The way this backup and recovery system works is simply amazing. With this backup and recovery solution in place, there is no need for numerous system back-ups and file duplications to alternative locations - saving you money. Once you invest in a reliable backup and recovery solution, your company is designated a space on the cloud which is a digitally safe and secure data center located at a remote location and where all your files, databases, emails, drawings and pictures or any other digital media are automatically transferred. This is an excellent way to back-up all your files on individual machines and office servers as the whole process is online and no manual intervention is required. Moreover you have the flexibility to access these files from any location around the world through a mobile device or where you have access to a computer and an internet connection. With the digital data increasing at a huge rate each year, it makes sense to invest in cloud computing where you can choose a pay-as-you-go model and thus save on huge equipment investment as well as on the maintenance cost for the same.
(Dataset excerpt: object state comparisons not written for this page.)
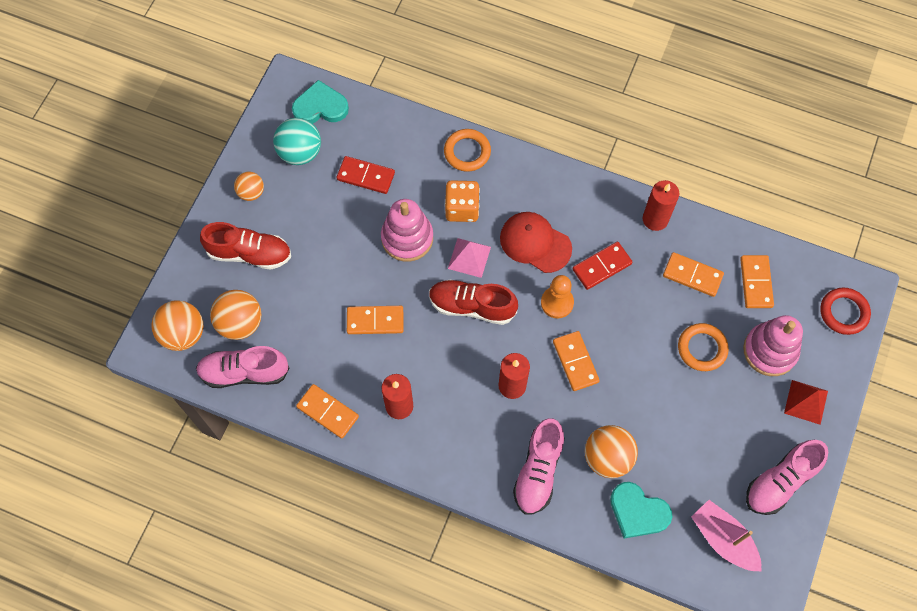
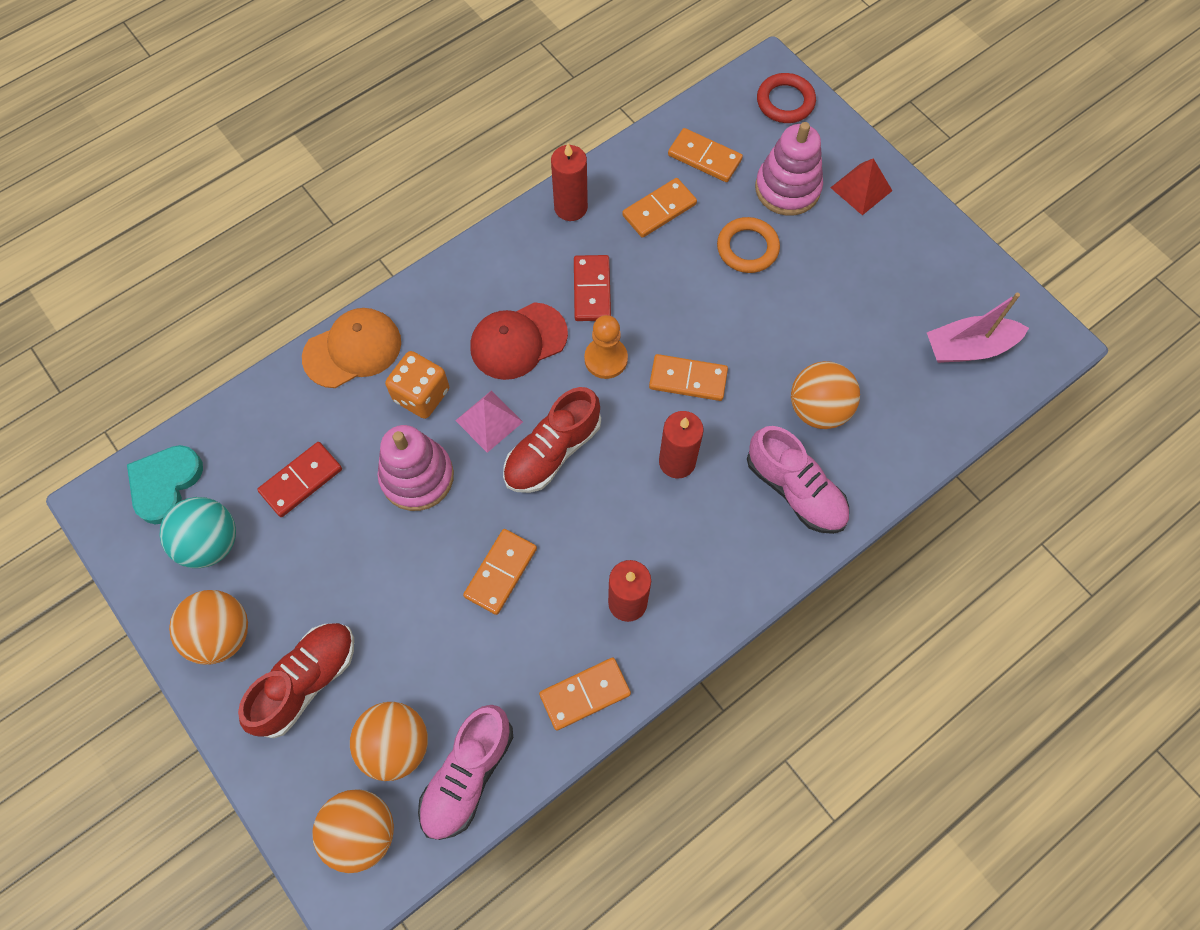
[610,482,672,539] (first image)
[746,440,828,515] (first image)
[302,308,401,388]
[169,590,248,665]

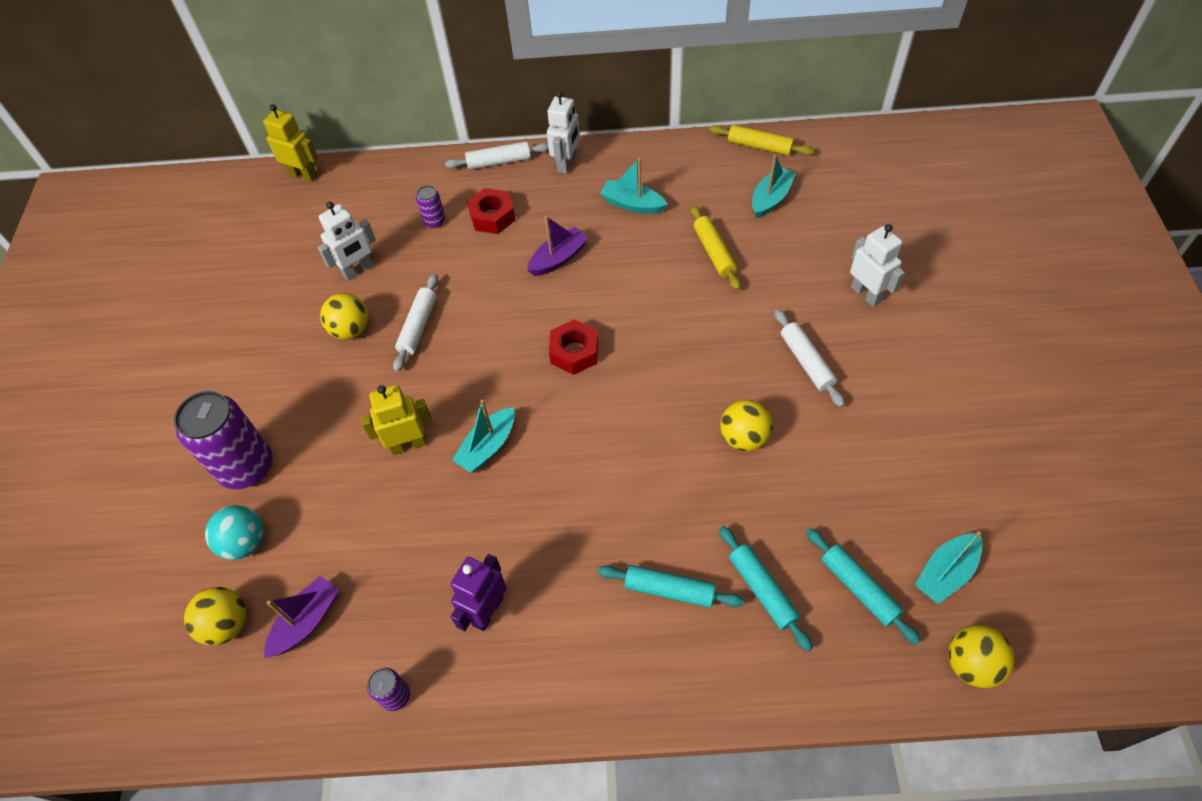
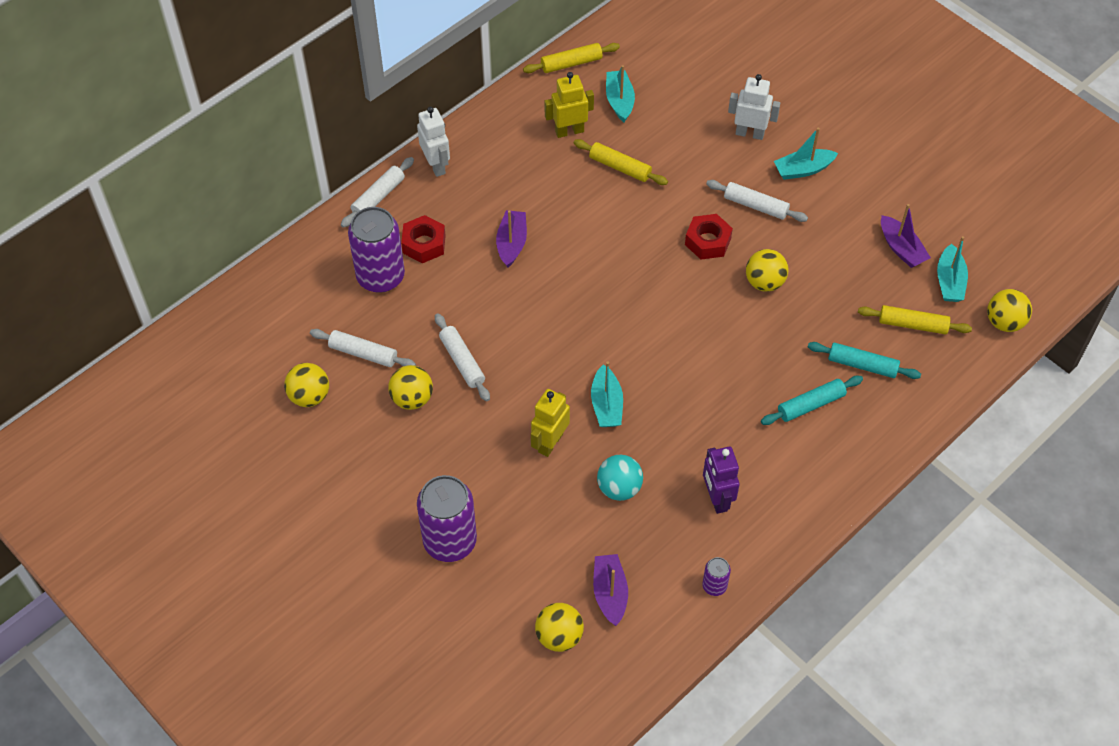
[284,363,329,407]
[881,204,931,268]
[597,455,643,501]
[544,72,594,138]
[685,214,733,260]
[774,128,838,180]
[310,329,416,367]
[858,305,972,334]
[348,207,405,293]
Any organizations first and foremost priority is to ensure safety of their customer details and maintain continuity of their services at any cost. Although we all take adequate measures to protect ourselves and would like to believe that no harm would come to us but at the same time we also take insurance to protect against any unforeseen circumstances or accidents which might occur. If we apply this principle to all aspects of our life, we shall also apply it for the purpose of data safety and Business Continuity so that our precious database and information is always effectively backed-up and recovered for us without any delays. This is not only critical from the point of productivity and maintenance of service to clients without any interruption but it is also crucial for the very survival of your organization as any delay in restoration of service or loss of data can result in terminal losses and other legal liabilities.